When it comes to employee development, what most managers do, what I was doing, was almost exclusively the easy stuff. Encouraging words, good advice, and, more than anything, jumping in to fix short-term problems to keep projects moving along. But what my team needed was something else entirely. They needed me to listen. They needed me to hear what they were saying and do something about it. They needed me to hear what they weren’t saying and use that insight to create more definition for their role so that there was even a job for them to own. And we needed me to set clear boundaries and make sure everyone was held accountable to the same standard. They were not lazy. They were not incompetent. And they were not uncaring.

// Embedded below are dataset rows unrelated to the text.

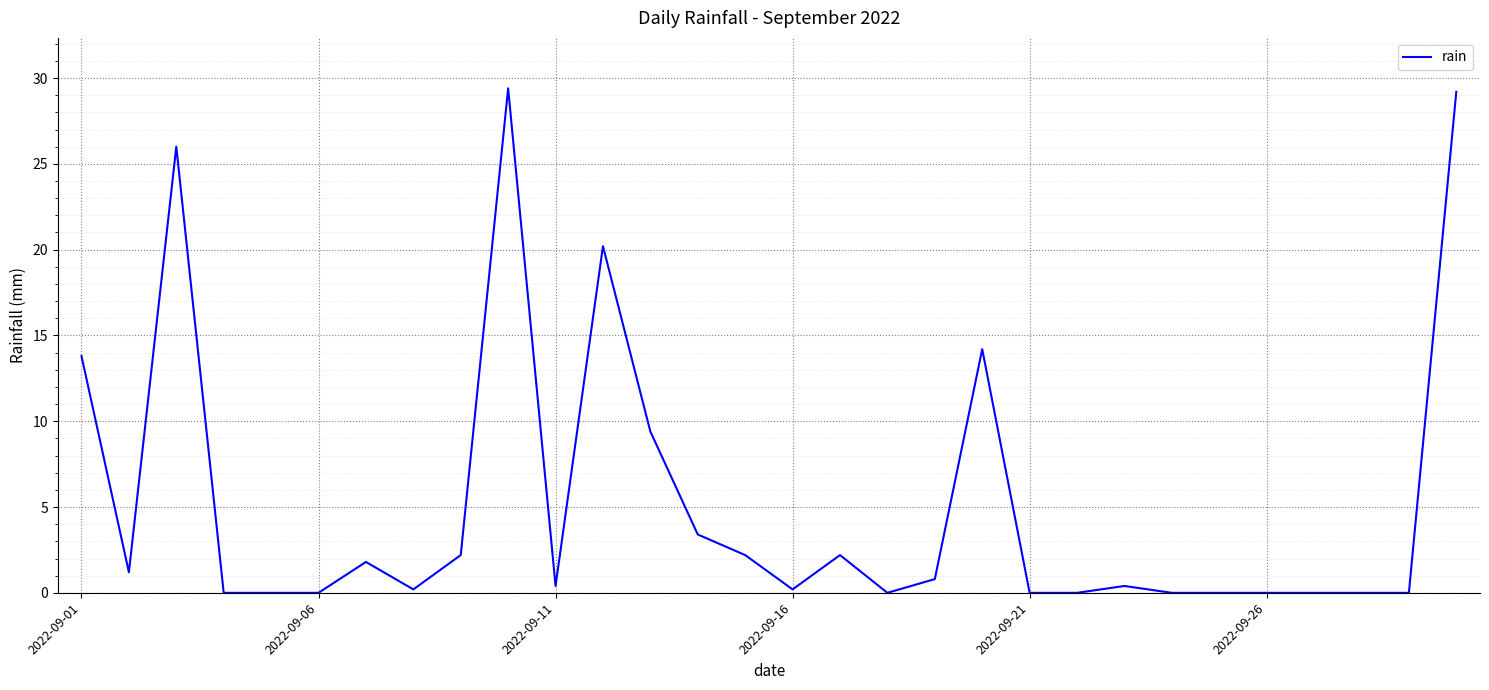

What is the difference between the maximum and minimum values?

29.4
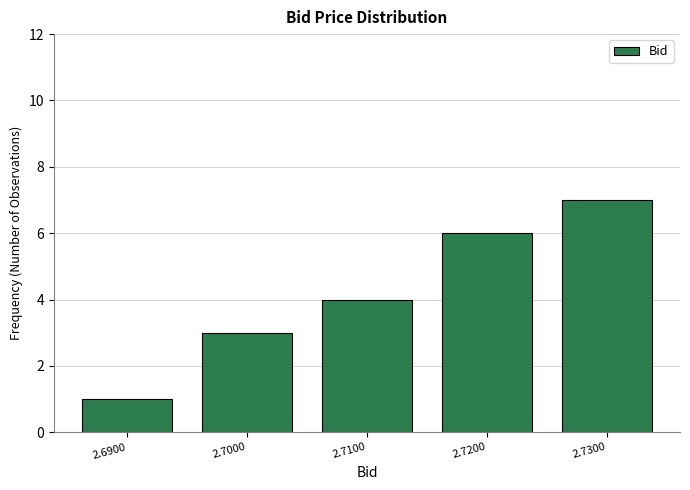

Reading left to right, transcribe all the data shown in this chart.

2.6900=1	2.7000=3	2.7100=4	2.7200=6	2.7300=7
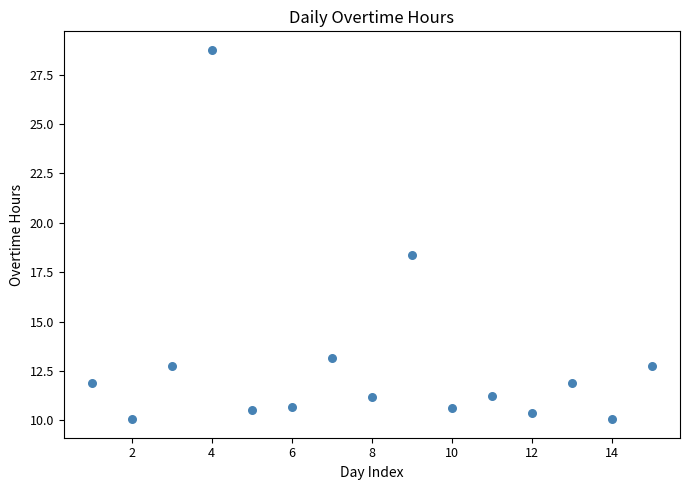

What is the range of X values (max minus min)?

14.0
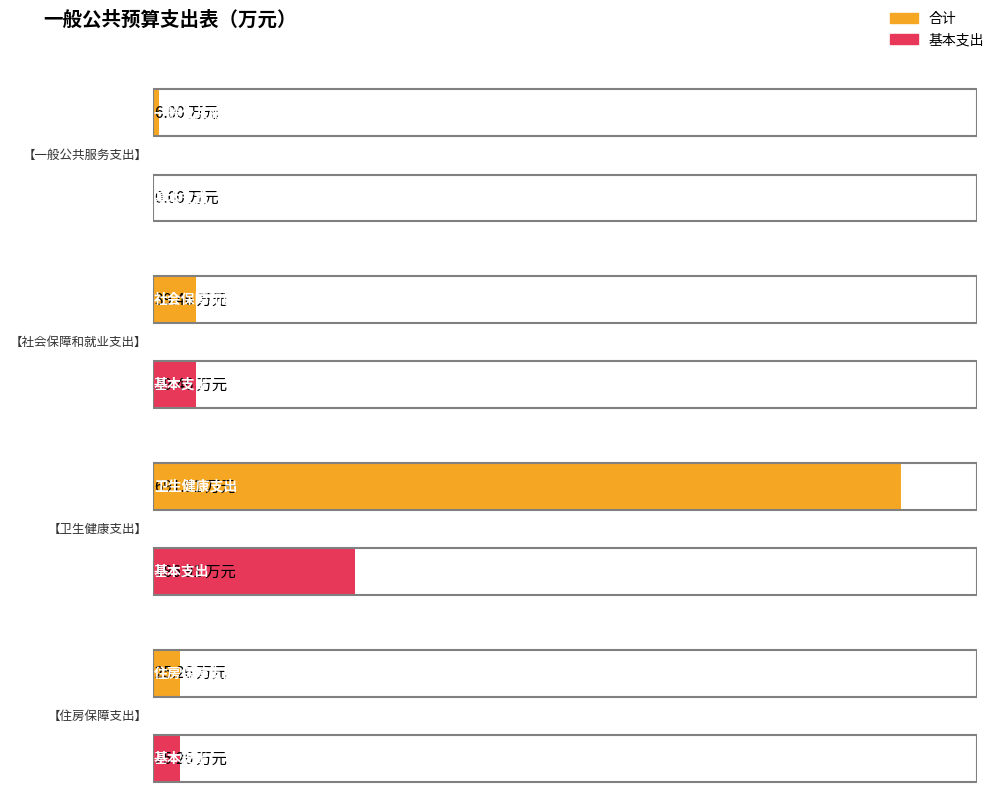

List the labels in order of 合计 value, smallest first.

一般公共服务支出, 住房保障支出, 社会保障和就业支出, 卫生健康支出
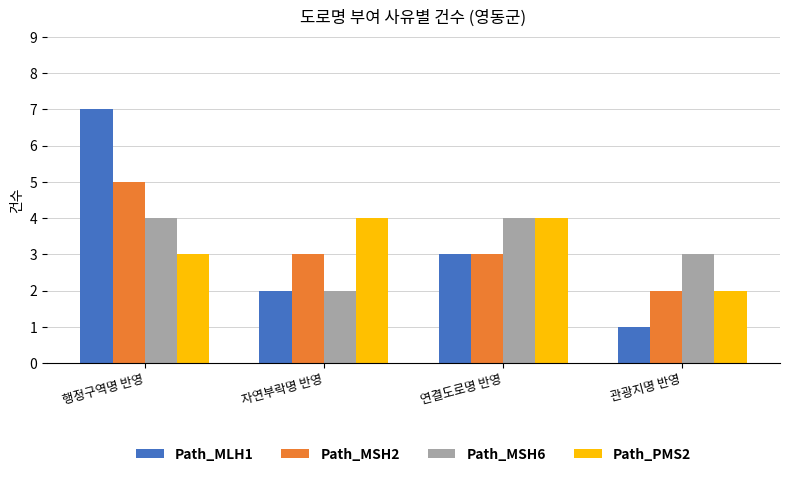

The Path_MLH1 series shows 1 at 연결도로명 반영. True or false?

False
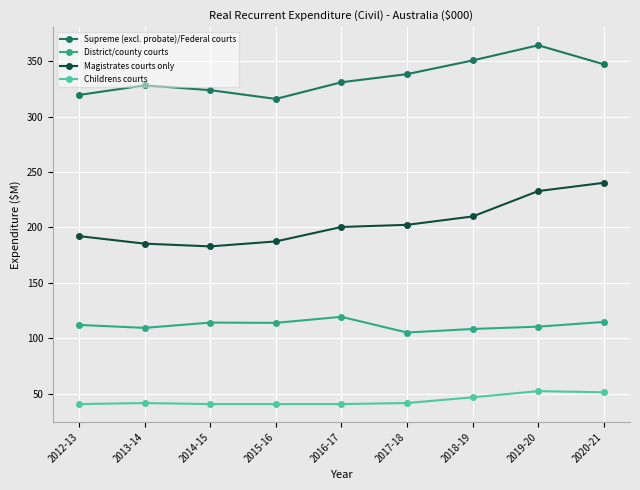

What is the label of the 1st point from the left?

2012-13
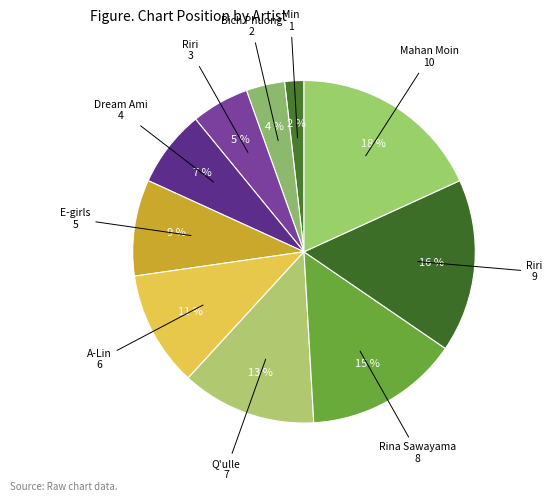

How many slices are in this pie chart?

10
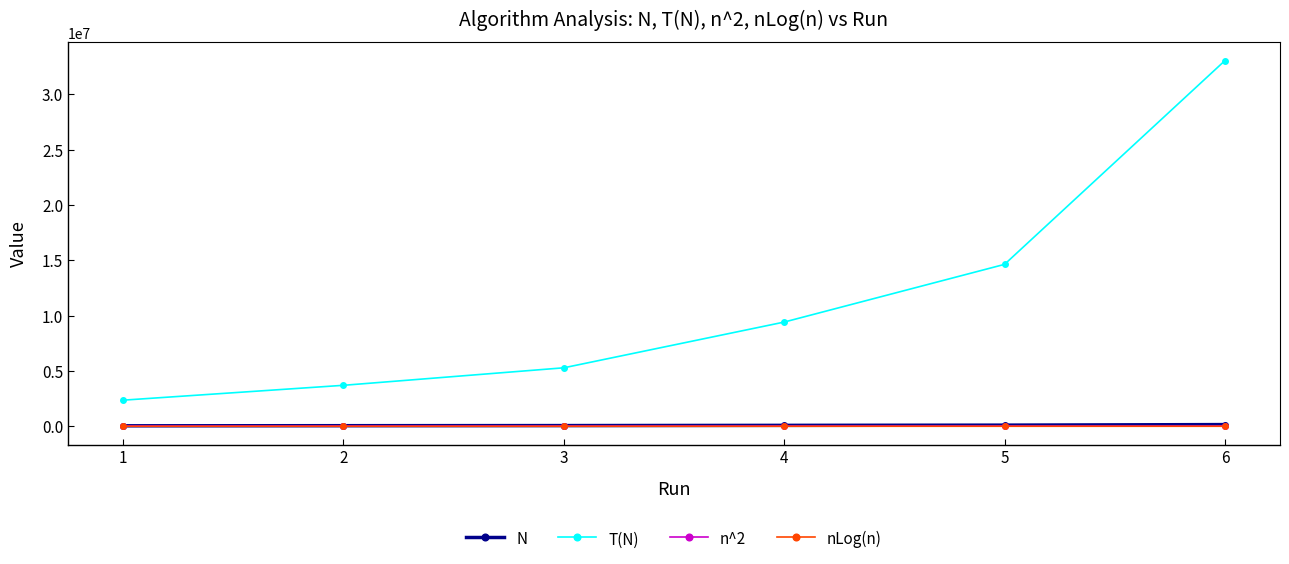

True or false: T(N) and n^2 intersect in this chart.

False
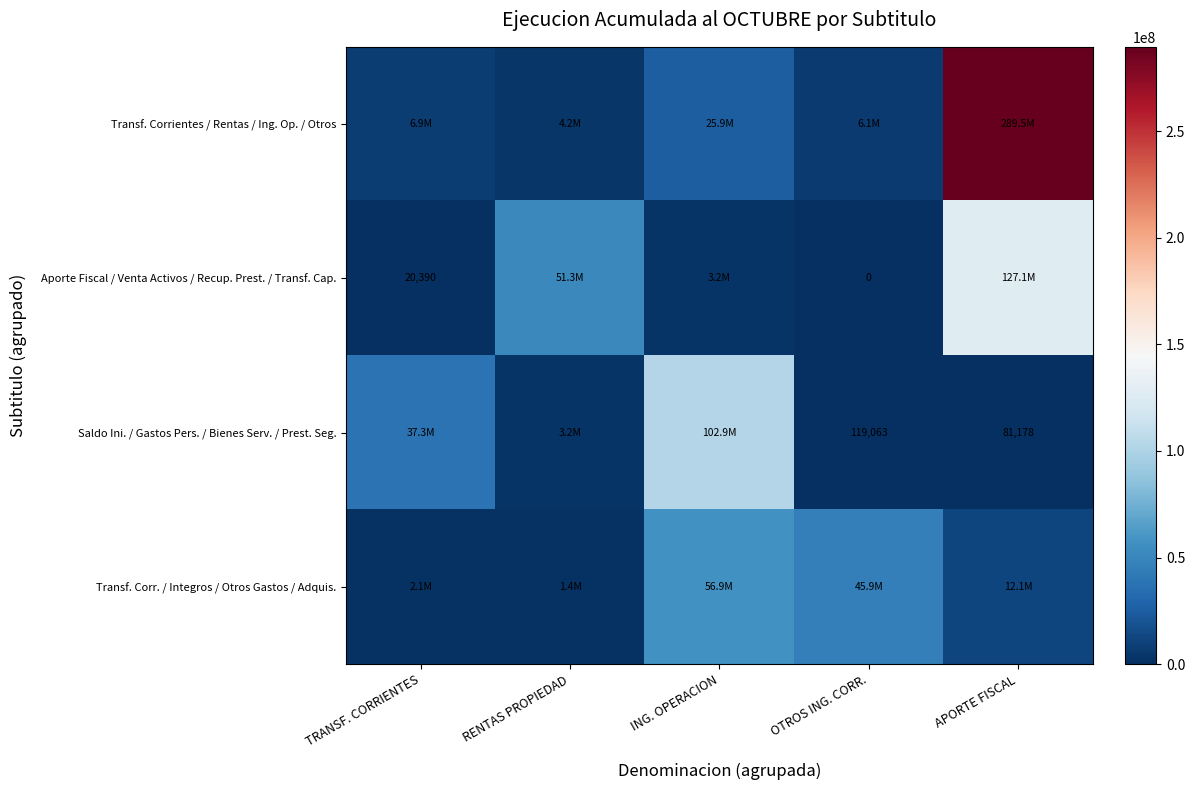

The value of Saldo Ini. / Gastos Pers. / Bienes Serv. / Prest. Seg. at OTROS ING. CORR. is 196113. True or false?

False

They were waiting.
I learned that a manager can foster the personal growth of each person on their team by giving direct and granular feedback about the way they relate with their work, and by giving them the choice to act, or not act, on that feedback in their own way.
The belief many of us have as we try to figure out what it means to truly lead a team of people is this: what makes us valuable, what gives us authority and credibility in the eyes of others, is our ability to solve problems and reach goals. The theory of this book is that the opposite is true. That the highest form of leadership, the most value you can add – to your team, your organization, and to the world around you – is to develop the strength to not give people the answers. Rather, your job is to create a space where they can discover the answers for themselves, where you become a resource for them to reach their destination.
It means you have to offer something they can’t get on their own, a perk that transcends all others, a perk that has nothing to do with the business. It’s the offer of work that will – from the day they start to the day they decide to move on – help them become a better version of themselves. It’s the promise that you will use your authority to help them discover their’s.
Personal growth, like all real change, requires tension.
…the health of a culture is equal to the collective ability of the people who work there to feel the impacts of their actions on others.
Being real about our limits and weaknesses is the greatest strength there is. The acceptance or our imperfections gives us the strength to manage them. …people who work for managers that embody this strength: By being a leader who doesn’t have all the answers and needs help from others to grow, are the happiest ones around.
Great employee development is focused far more on who people are and how they relate to others, and far less on overseeing projects, tasks, and deadlines. Your goal is to create a world where mentoring, accountability, and support are the norm.
(on learning to delegate and trust your team members) The strength that got you this far has become your limitation. Your ability to get things done, to push and drive forward, to reach the result no matter what the personal cost, is no longer serving you, your team, or the organization as a whole.